I've noticed my blog posts tend to be very "doing" focused. I tell you about the places I go, the things I see, what's happening on the ship...
But there's so much more that's going on inside of me this year. What I'm thinking about, how I'm growing, what God is teaching me; sometimes I feel like I could burst. So, this blog is my attempt to start to sharing some of the deeper aspects of my life.
This story starts at the very beginning of my time on ship. Even though I tried not to be, I was so upset and jealous about the vast disparity in quality between cabins for singles and cabins for couples. It wasn't even that I was unhappy with my own cabin; I had great cabinmates and my cabin, though small, felt very cozy. The real issue was that I felt "less." It seemed clear that the designers of the ship were sending a message: "Married people deserve a nicer living space than single people." I had already been struggling with being single for the last decade or more, so I'll admit, this was a sensitive area for me.
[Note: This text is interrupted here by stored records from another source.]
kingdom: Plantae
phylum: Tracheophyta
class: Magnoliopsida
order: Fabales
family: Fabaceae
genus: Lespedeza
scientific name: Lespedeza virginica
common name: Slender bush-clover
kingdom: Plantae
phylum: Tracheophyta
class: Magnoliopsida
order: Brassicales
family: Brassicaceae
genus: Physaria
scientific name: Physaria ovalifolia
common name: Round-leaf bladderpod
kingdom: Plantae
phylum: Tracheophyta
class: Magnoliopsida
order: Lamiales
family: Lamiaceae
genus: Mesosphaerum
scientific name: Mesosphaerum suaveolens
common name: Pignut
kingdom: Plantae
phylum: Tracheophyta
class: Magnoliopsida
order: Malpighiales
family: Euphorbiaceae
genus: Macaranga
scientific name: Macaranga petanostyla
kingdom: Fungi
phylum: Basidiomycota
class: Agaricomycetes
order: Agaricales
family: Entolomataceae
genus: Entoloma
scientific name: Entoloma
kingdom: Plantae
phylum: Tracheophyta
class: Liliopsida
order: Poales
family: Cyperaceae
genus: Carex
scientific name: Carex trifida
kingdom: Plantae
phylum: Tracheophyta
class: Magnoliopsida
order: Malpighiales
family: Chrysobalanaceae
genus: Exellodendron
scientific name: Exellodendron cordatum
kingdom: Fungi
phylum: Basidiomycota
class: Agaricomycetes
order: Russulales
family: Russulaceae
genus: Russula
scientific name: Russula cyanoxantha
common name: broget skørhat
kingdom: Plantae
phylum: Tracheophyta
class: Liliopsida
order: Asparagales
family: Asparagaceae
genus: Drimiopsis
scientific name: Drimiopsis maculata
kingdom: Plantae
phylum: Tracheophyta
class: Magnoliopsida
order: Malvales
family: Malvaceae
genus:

And here is what God said to me when I told him how angry I was.
"You are worthy of love."
"I am pursuing you."
"If you knew all the good things I have in store for you, you wouldn't spend one second being upset about the size of your cabin."
After that, I felt a little bit better. But sometimes when God speaks to me, I doubt if it's really Him, or if I'm just making it up. Fast forward several days later, my small group was taking turns praying for each other. The kind of listening prayer where everyone has paper and you write things down you think God might be saying for a specific person. Maybe you can see where this is going...here's one of the papers I received that night:
This note was written by someone I had never met before that evening. She didn't know anything about me, let alone what kinds of issues I was struggling with. But God used her to let me know I really did hear Him correctly.
And so those words have become one of my themes this year. I am worthy of love, even if I am single every day of my life. The God of the universe is pursuing me. And I can trust Him...actually I'm still working on the trust thing, but that is a story for another blog post.